Publication : USDA ARS

ARS Home » Research » Publications at this Location » Publication #275322

Title: Uniform standards for genome databases in forest and fruit trees

Author

	WEGRZYN, JILL - University Of California
	MAIN, DORRIE - Washington State University
	FIGUEROA, BEN - University Of California
	CHOI, MINYOUNG - University Of California
	NEALE, DAVID - University Of California
	JUNG, SOOK - Washington State University
	STANTON, MARGARET - Clemson University
	ZHENG, PING - Washington State University
	FICKLIN, STEPHEN - Washington State University
	CHO, ILHYUONG - Washington State University
	PEACE, CAMERON - Washington State University
	EVANS, KATE - Washington State University
	Volk, Gayle
	ORAGUZIE, NNADOZIE - Washington State University
	CHEN, CHUNXIAN - University Of Florida
	GMITTER, FRED - University Of Florida
	ABBOTT, ALBERT - Clemson University

Submitted to: Tree Genetics and Genomes
Publication Type: Peer Reviewed Journal
Publication Acceptance Date: 2/16/2012
Publication Date: 3/27/2012
Citation: Wegrzyn, J.L., Main, D., Figueroa, B., Choi, M., Neale, D.B., Jung, S., Stanton, M., Zheng, P., Ficklin, S., Cho, I., Peace, C., Evans, K., Volk, G.M., Oraguzie, N., Chen, C., Gmitter, F.G., Abbott, A.G. 2012. Uniform standards for genome databases in forest and fruit trees. Tree Genetics and Genomes. 8:549-557.

Interpretive Summary: Genomic databases for tree fruit and forestry species contain critical data for research and breeding programs. These data are most valuable when descriptive information about the physical traits, experimental conditions, and environmental conditions are also available. This manuscript describes the development and integration of standardized vocabularies that are being developed to increase the value of the genomic data within the TreeGenes and tfGDR databases.

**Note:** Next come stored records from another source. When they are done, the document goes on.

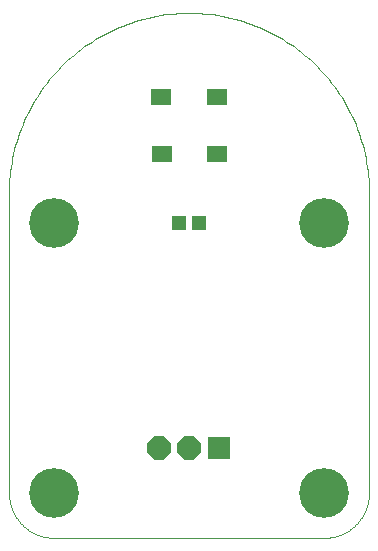
<source format=gts>
G75*
%MOIN*%
%OFA0B0*%
%FSLAX25Y25*%
%IPPOS*%
%LPD*%
%AMOC8*
5,1,8,0,0,1.08239X$1,22.5*
%
%ADD10R,0.06902X0.05524*%
%ADD11R,0.05131X0.04737*%
%ADD12C,0.16611*%
%ADD13C,0.00000*%
%ADD14OC8,0.07800*%
%ADD15R,0.07800X0.07800*%
D10*
X0052445Y0132051D03*
X0052051Y0150949D03*
X0070949Y0150949D03*
X0070949Y0132051D03*
D11*
X0064846Y0109000D03*
X0058154Y0109000D03*
D12*
X0016500Y0109000D03*
X0016500Y0019000D03*
X0106500Y0019000D03*
X0106500Y0109000D03*
D13*
X0001500Y0119000D02*
X0001500Y0019000D01*
X0001504Y0018638D01*
X0001518Y0018275D01*
X0001539Y0017913D01*
X0001570Y0017552D01*
X0001609Y0017192D01*
X0001657Y0016833D01*
X0001714Y0016475D01*
X0001779Y0016118D01*
X0001853Y0015763D01*
X0001936Y0015410D01*
X0002027Y0015059D01*
X0002126Y0014711D01*
X0002234Y0014365D01*
X0002350Y0014021D01*
X0002475Y0013681D01*
X0002607Y0013344D01*
X0002748Y0013010D01*
X0002897Y0012679D01*
X0003054Y0012352D01*
X0003218Y0012029D01*
X0003390Y0011710D01*
X0003570Y0011396D01*
X0003758Y0011085D01*
X0003953Y0010780D01*
X0004155Y0010479D01*
X0004365Y0010183D01*
X0004581Y0009893D01*
X0004805Y0009607D01*
X0005035Y0009327D01*
X0005272Y0009053D01*
X0005516Y0008785D01*
X0005766Y0008522D01*
X0006022Y0008266D01*
X0006285Y0008016D01*
X0006553Y0007772D01*
X0006827Y0007535D01*
X0007107Y0007305D01*
X0007393Y0007081D01*
X0007683Y0006865D01*
X0007979Y0006655D01*
X0008280Y0006453D01*
X0008585Y0006258D01*
X0008896Y0006070D01*
X0009210Y0005890D01*
X0009529Y0005718D01*
X0009852Y0005554D01*
X0010179Y0005397D01*
X0010510Y0005248D01*
X0010844Y0005107D01*
X0011181Y0004975D01*
X0011521Y0004850D01*
X0011865Y0004734D01*
X0012211Y0004626D01*
X0012559Y0004527D01*
X0012910Y0004436D01*
X0013263Y0004353D01*
X0013618Y0004279D01*
X0013975Y0004214D01*
X0014333Y0004157D01*
X0014692Y0004109D01*
X0015052Y0004070D01*
X0015413Y0004039D01*
X0015775Y0004018D01*
X0016138Y0004004D01*
X0016500Y0004000D01*
X0106500Y0004000D01*
X0106862Y0004004D01*
X0107225Y0004018D01*
X0107587Y0004039D01*
X0107948Y0004070D01*
X0108308Y0004109D01*
X0108667Y0004157D01*
X0109025Y0004214D01*
X0109382Y0004279D01*
X0109737Y0004353D01*
X0110090Y0004436D01*
X0110441Y0004527D01*
X0110789Y0004626D01*
X0111135Y0004734D01*
X0111479Y0004850D01*
X0111819Y0004975D01*
X0112156Y0005107D01*
X0112490Y0005248D01*
X0112821Y0005397D01*
X0113148Y0005554D01*
X0113471Y0005718D01*
X0113790Y0005890D01*
X0114104Y0006070D01*
X0114415Y0006258D01*
X0114720Y0006453D01*
X0115021Y0006655D01*
X0115317Y0006865D01*
X0115607Y0007081D01*
X0115893Y0007305D01*
X0116173Y0007535D01*
X0116447Y0007772D01*
X0116715Y0008016D01*
X0116978Y0008266D01*
X0117234Y0008522D01*
X0117484Y0008785D01*
X0117728Y0009053D01*
X0117965Y0009327D01*
X0118195Y0009607D01*
X0118419Y0009893D01*
X0118635Y0010183D01*
X0118845Y0010479D01*
X0119047Y0010780D01*
X0119242Y0011085D01*
X0119430Y0011396D01*
X0119610Y0011710D01*
X0119782Y0012029D01*
X0119946Y0012352D01*
X0120103Y0012679D01*
X0120252Y0013010D01*
X0120393Y0013344D01*
X0120525Y0013681D01*
X0120650Y0014021D01*
X0120766Y0014365D01*
X0120874Y0014711D01*
X0120973Y0015059D01*
X0121064Y0015410D01*
X0121147Y0015763D01*
X0121221Y0016118D01*
X0121286Y0016475D01*
X0121343Y0016833D01*
X0121391Y0017192D01*
X0121430Y0017552D01*
X0121461Y0017913D01*
X0121482Y0018275D01*
X0121496Y0018638D01*
X0121500Y0019000D01*
X0121500Y0119000D01*
X0121482Y0120461D01*
X0121429Y0121921D01*
X0121340Y0123380D01*
X0121216Y0124836D01*
X0121056Y0126288D01*
X0120861Y0127736D01*
X0120630Y0129179D01*
X0120365Y0130616D01*
X0120065Y0132046D01*
X0119730Y0133468D01*
X0119360Y0134882D01*
X0118956Y0136286D01*
X0118518Y0137680D01*
X0118046Y0139063D01*
X0117541Y0140434D01*
X0117002Y0141792D01*
X0116431Y0143137D01*
X0115827Y0144467D01*
X0115191Y0145783D01*
X0114523Y0147082D01*
X0113823Y0148365D01*
X0113092Y0149630D01*
X0112331Y0150878D01*
X0111540Y0152106D01*
X0110719Y0153315D01*
X0109869Y0154503D01*
X0108990Y0155670D01*
X0108083Y0156816D01*
X0107148Y0157939D01*
X0106186Y0159039D01*
X0105198Y0160115D01*
X0104184Y0161167D01*
X0103144Y0162194D01*
X0102080Y0163195D01*
X0100992Y0164171D01*
X0099880Y0165119D01*
X0098746Y0166040D01*
X0097589Y0166933D01*
X0096412Y0167797D01*
X0095213Y0168633D01*
X0093994Y0169439D01*
X0092756Y0170216D01*
X0091500Y0170962D01*
X0090226Y0171677D01*
X0088935Y0172361D01*
X0087627Y0173013D01*
X0086304Y0173633D01*
X0084966Y0174221D01*
X0083615Y0174776D01*
X0082250Y0175298D01*
X0080873Y0175786D01*
X0079484Y0176241D01*
X0078085Y0176662D01*
X0076676Y0177049D01*
X0075258Y0177401D01*
X0073832Y0177719D01*
X0072398Y0178002D01*
X0070958Y0178250D01*
X0069513Y0178463D01*
X0068062Y0178640D01*
X0066608Y0178782D01*
X0065151Y0178889D01*
X0063691Y0178960D01*
X0062231Y0178996D01*
X0060769Y0178996D01*
X0059309Y0178960D01*
X0057849Y0178889D01*
X0056392Y0178782D01*
X0054938Y0178640D01*
X0053487Y0178463D01*
X0052042Y0178250D01*
X0050602Y0178002D01*
X0049168Y0177719D01*
X0047742Y0177401D01*
X0046324Y0177049D01*
X0044915Y0176662D01*
X0043516Y0176241D01*
X0042127Y0175786D01*
X0040750Y0175298D01*
X0039385Y0174776D01*
X0038034Y0174221D01*
X0036696Y0173633D01*
X0035373Y0173013D01*
X0034065Y0172361D01*
X0032774Y0171677D01*
X0031500Y0170962D01*
X0030244Y0170216D01*
X0029006Y0169439D01*
X0027787Y0168633D01*
X0026588Y0167797D01*
X0025411Y0166933D01*
X0024254Y0166040D01*
X0023120Y0165119D01*
X0022008Y0164171D01*
X0020920Y0163195D01*
X0019856Y0162194D01*
X0018816Y0161167D01*
X0017802Y0160115D01*
X0016814Y0159039D01*
X0015852Y0157939D01*
X0014917Y0156816D01*
X0014010Y0155670D01*
X0013131Y0154503D01*
X0012281Y0153315D01*
X0011460Y0152106D01*
X0010669Y0150878D01*
X0009908Y0149630D01*
X0009177Y0148365D01*
X0008477Y0147082D01*
X0007809Y0145783D01*
X0007173Y0144467D01*
X0006569Y0143137D01*
X0005998Y0141792D01*
X0005459Y0140434D01*
X0004954Y0139063D01*
X0004482Y0137680D01*
X0004044Y0136286D01*
X0003640Y0134882D01*
X0003270Y0133468D01*
X0002935Y0132046D01*
X0002635Y0130616D01*
X0002370Y0129179D01*
X0002139Y0127736D01*
X0001944Y0126288D01*
X0001784Y0124836D01*
X0001660Y0123380D01*
X0001571Y0121921D01*
X0001518Y0120461D01*
X0001500Y0119000D01*
D14*
X0051500Y0034000D03*
X0061500Y0034000D03*
D15*
X0071500Y0034000D03*
M02*

</source>
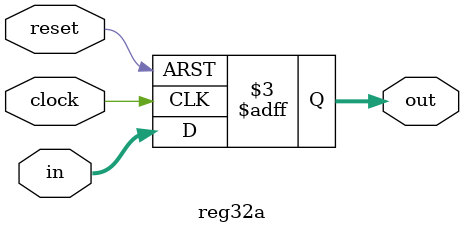
<source format=v>
module reg32a(in, clock, reset, out);
    input [31:0] in;
    input clock, reset;
    output [31:0] out;
    reg [31:0] out;

    always @(posedge clock or posedge reset) begin
        if (reset == 1'b1)
            out <= 32'h00000000;
        else
            out <= in;
    end
endmodule

</source>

Technical Abstract: TreeGenes and tfGDR serve the international forestry and fruit tree genomics research communities, respectively. These databases hold similar sequence data and provide resources for the submission and recovery of this information in order to enable comparative genomics research. Large-scale genotype and phenotype projects have recently spawned the development of independent tools and interfaces within these repositories to deliver information to both geneticists and breeders. The increase in next generation sequencing projects has increased the amount of data as well as the scale of analysis that can be performed. These two repositories are now working towards a similar goal of archiving the diverse, independent data sets generated from genotype/phenotype experiments. This is achieved through focused development on data input standards (templates), pipelines for the storage and automated curation, and consistent annotation efforts through the application of widely accepted ontologies to improve the extraction and exchange of the data for comparative analysis. Efforts toward standardization are not limited to genotype/phenotype experiments but are also being applied to other data types to improve gene prediction and annotation for de novo sequencing projects. The resources developed towards these goals represent the first large-scale coordinated effort in plant databases to add informatic value to diverse genotype/phenotype experiments.